# REQUIREMENTS:
Pick out each line in the records below that contains the string "qSketchRegion". Copy those lines.

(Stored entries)
*****

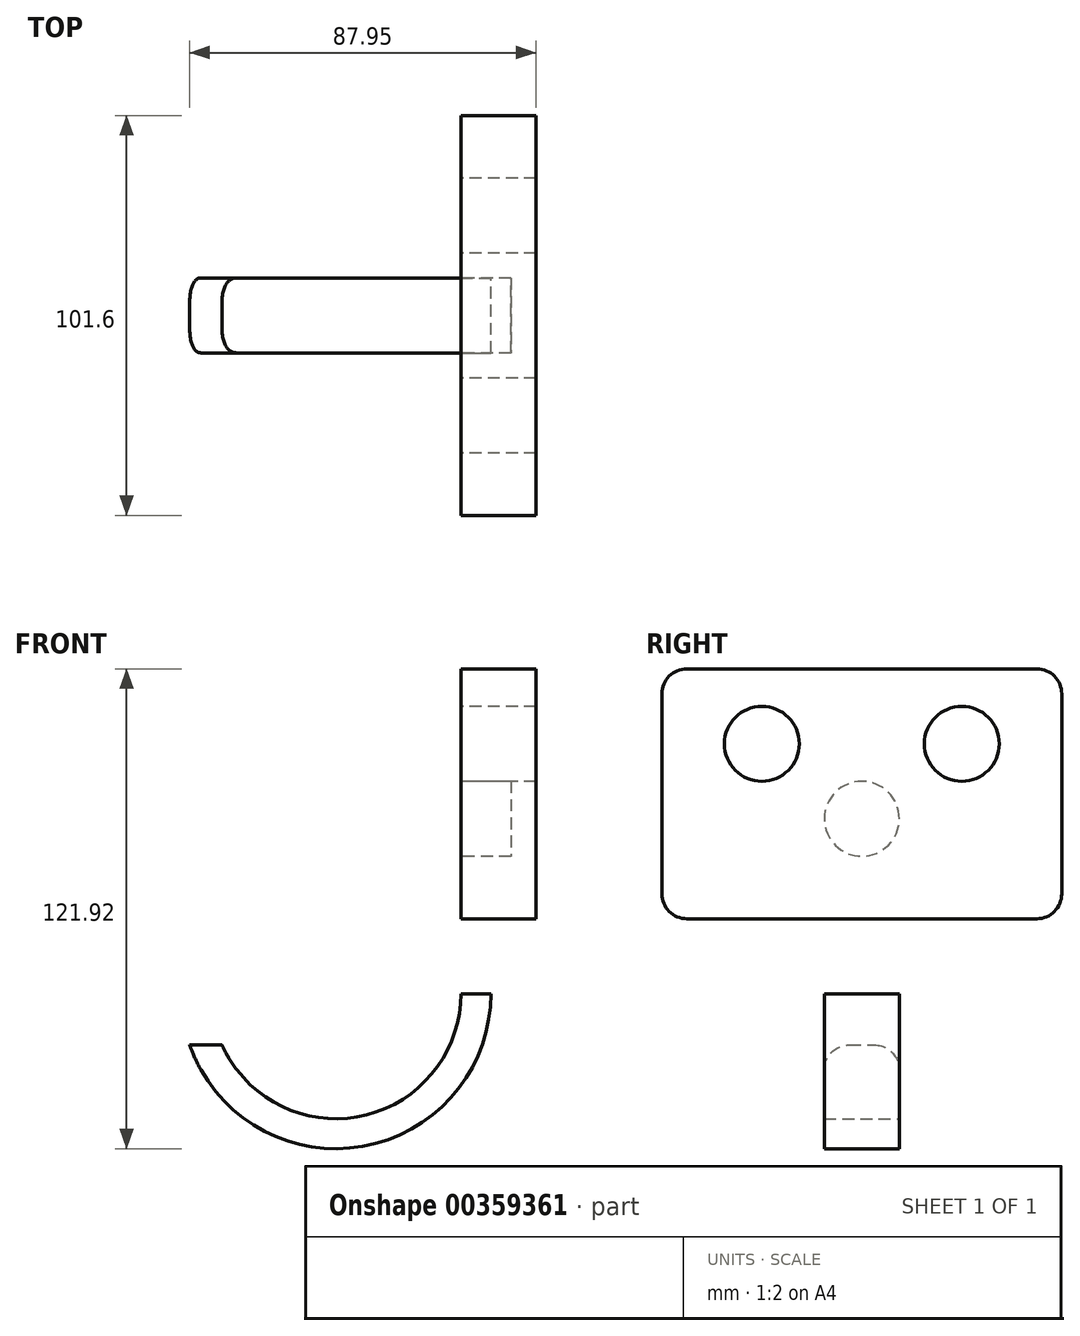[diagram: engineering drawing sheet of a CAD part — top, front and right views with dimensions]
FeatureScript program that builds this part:
annotation { "Feature Type Name" : "Feature", "Feature Type Description" : "" }
export const myFeature = defineFeature(function(context is Context, id is Id, definition is map)
    precondition{}
    {
        {
            var Q0;
            Q0=qCreatedBy(makeId("Front.planeOp"),FACE);
            var sketch = newSketch(context, id + "F0", { "sketchPlane" : qUnion([Q0])});
            skLineSegment(sketch, "E0.bottom", {"start": v(0, 0) * mm, "end": v(19.05, 0) * mm});
            skLineSegment(sketch, "E0.top", {"start": v(0, 63.5) * mm, "end": v(19.05, 63.5) * mm});
            skLineSegment(sketch, "E0.left", {"start": v(0, 0) * mm, "end": v(0, 63.5) * mm});
            skLineSegment(sketch, "E0.right", {"start": v(19.05, 0) * mm, "end": v(19.05, 63.5) * mm});
            skLineSegment(sketch, "E1.bottom", {"start": v(0, 0) * mm, "end": v(7.62, 0) * mm});
            skLineSegment(sketch, "E1.top", {"start": v(0, -19.05) * mm, "end": v(7.62, -19.05) * mm});
            skLineSegment(sketch, "E1.left", {"start": v(0, 0) * mm, "end": v(0, -19.05) * mm});
            skLineSegment(sketch, "E1.right", {"start": v(7.62, 0) * mm, "end": v(7.62, -19.05) * mm});
            skArc(sketch, "E2", {"start": v(-71.12, -19.05) * mm, "mid": v(-31.75, -58.42) * mm, "end": v(7.62, -19.05) * mm});
            skArc(sketch, "E3", {"start": v(0, -19.05) * mm, "mid": v(-31.75, -50.8) * mm, "end": v(-63.5, -19.05) * mm});
            skLineSegment(sketch, "E4", {"start": v(-68.9, -32.08) * mm, "end": v(-60.7, -32.08) * mm});
            skSolve(sketch);
        }
        {
            var Q0;
            Q0=makeQuery(id+"F0.imprint","IMPRINT",FACE,{"disambiguationData":[TD([[makeQuery(id+"F0.imprint","IMPRINT",EDGE,{"derivedFrom":sQuery(id+"F0.wireOp",EDGE,"E1.bottom")}),-1.0]])]});
            var Q1;
            {var subQ0=sQuery(id+"F0.wireOp",EDGE,"E1.top");Q1=makeQuery(id+"F0.imprint","IMPRINT",FACE,{"disambiguationData":[TD([[makeQuery(id+"F0.imprint","IMPRINT",EDGE,{"derivedFrom":subQ0}),-1.0]])]});}
            extrude(context, id + "F1", {"entities" : qUnion([Q0, Q1]), "endBound" : BoundingType.SYMMETRIC, "depth" : 19.05 * mm});
        }
        {
            var Q0;
            Q0=makeQuery(id+"F0.imprint","IMPRINT",FACE,{"disambiguationData":[TD([[makeQuery(id+"F0.imprint","IMPRINT",EDGE,{"derivedFrom":sQuery(id+"F0.wireOp",EDGE,"E0.bottom")}),1.0]])]});
            extrude(context, id + "F2", {"entities" : qUnion([Q0]), "endBound" : BoundingType.SYMMETRIC, "depth" : 101.6 * mm});
        }
        {
            var Q0;
            Q0=qCreatedBy(makeId("Right.planeOp"),FACE);
            var sketch = newSketch(context, id + "F3", { "sketchPlane" : qUnion([Q0])});
            skCircle(sketch, "E5", {"center": v(25.4, 44.45) * mm, "radius": 9.53 * mm});
            skCircle(sketch, "E6", {"center": v(-25.4, 44.45) * mm, "radius": 9.53 * mm});
            skSolve(sketch);
        }
        {
            var Q0;
            Q0 = qSketchRegion(id + "F3", true);
            extrude(context, id + "F4", {"entities" : qUnion([Q0]), "operationType" : NewBodyOperationType.REMOVE, "endBound" : BoundingType.THROUGH_ALL, "depth" : 25.4 * mm});
        }
        {
            var Q0;
            Q0=makeQuery(id+"F2.opExtrude","SWEPT_FACE",FACE,{"disambiguationData":[OSD([sQuery(id+"F0.wireOp",EDGE,"E0.left")])]});
            var sketch = newSketch(context, id + "F5", { "sketchPlane" : qUnion([Q0])});
            skCircle(sketch, "E7", {"center": v(0, 25.4) * mm, "radius": 9.53 * mm});
            skSolve(sketch);
        }
        {
            var Q0;
            Q0=makeQuery(id+"F5.imprint","IMPRINT",FACE,{"disambiguationData":[TD([[makeQuery(id+"F5.imprint","IMPRINT",EDGE,{"derivedFrom":sQuery(id+"F5.wireOp",EDGE,"E7")}),1.0]])]});
            extrude(context, id + "F6", {"entities" : qUnion([Q0]), "operationType" : NewBodyOperationType.REMOVE, "oppositeDirection" : true, "depth" : 12.7 * mm});
        }
        {
            var Q0;
            Q0=qCreatedBy(makeId("Right.planeOp"),FACE);
            var sketch = newSketch(context, id + "F7", { "sketchPlane" : qUnion([Q0])});
            skArc(sketch, "E8", {"start": v(50.8, 57.15) * mm, "mid": v(48.94, 61.64) * mm, "end": v(44.45, 63.5) * mm});
            skLineSegment(sketch, "E9", {"start": v(50.8, 57.15) * mm, "end": v(50.8, 63.5) * mm});
            skLineSegment(sketch, "E10", {"start": v(44.45, 63.5) * mm, "end": v(50.8, 63.5) * mm});
            skArc(sketch, "E11", {"start": v(-50.8, 57.15) * mm, "mid": v(-48.94, 61.64) * mm, "end": v(-44.45, 63.5) * mm});
            skLineSegment(sketch, "E12", {"start": v(-44.45, 63.5) * mm, "end": v(-50.8, 63.5) * mm});
            skLineSegment(sketch, "E13", {"start": v(-50.8, 63.5) * mm, "end": v(-50.8, 57.15) * mm});
            skLineSegment(sketch, "E14", {"start": v(-50.8, 57.15) * mm, "end": v(-50.8, 63.5) * mm});
            skArc(sketch, "E15", {"start": v(50.8, 6.35) * mm, "mid": v(48.94, 1.86) * mm, "end": v(44.45, 0) * mm});
            skLineSegment(sketch, "E16", {"start": v(50.8, 6.35) * mm, "end": v(50.8, 0) * mm});
            skLineSegment(sketch, "E17", {"start": v(50.8, 0) * mm, "end": v(44.45, 0) * mm});
            skLineSegment(sketch, "E18", {"start": v(44.45, 0) * mm, "end": v(50.8, 0) * mm});
            skArc(sketch, "E19", {"start": v(-44.45, 0) * mm, "mid": v(-48.94, 1.86) * mm, "end": v(-50.8, 6.35) * mm});
            skLineSegment(sketch, "E20", {"start": v(-44.45, 0) * mm, "end": v(-50.8, 0) * mm});
            skLineSegment(sketch, "E21", {"start": v(-50.8, 0) * mm, "end": v(-50.8, 6.35) * mm});
            skSolve(sketch);
        }
        {
            var Q0;
            Q0 = qSketchRegion(id + "F7", true);
            extrude(context, id + "F8", {"entities" : qUnion([Q0]), "operationType" : NewBodyOperationType.REMOVE, "endBound" : BoundingType.SYMMETRIC, "depth" : 5080 * mm});
        }
        {
            var Q0;
            Q0=makeQuery(id+"F1.opExtrude","CAP_EDGE",EDGE,{"disambiguationData":[OSD([sQuery(id+"F0.wireOp",EDGE,"E4")])],"isStart":true});
            var Q1;
            Q1=makeQuery(id+"F1.opExtrude","CAP_EDGE",EDGE,{"disambiguationData":[OSD([sQuery(id+"F0.wireOp",EDGE,"E4")])],"isStart":false});
            fillet(context, id + "F9", {"entities" : qUnion([Q0, Q1]), "radius" : 6.35 * mm, "tangentPropagation" : true, "allowEdgeOverflow" : false});
        }
    });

*****

# COMPLETED TASK:
            Q0 = qSketchRegion(id + "F3", true);
            Q0 = qSketchRegion(id + "F7", true);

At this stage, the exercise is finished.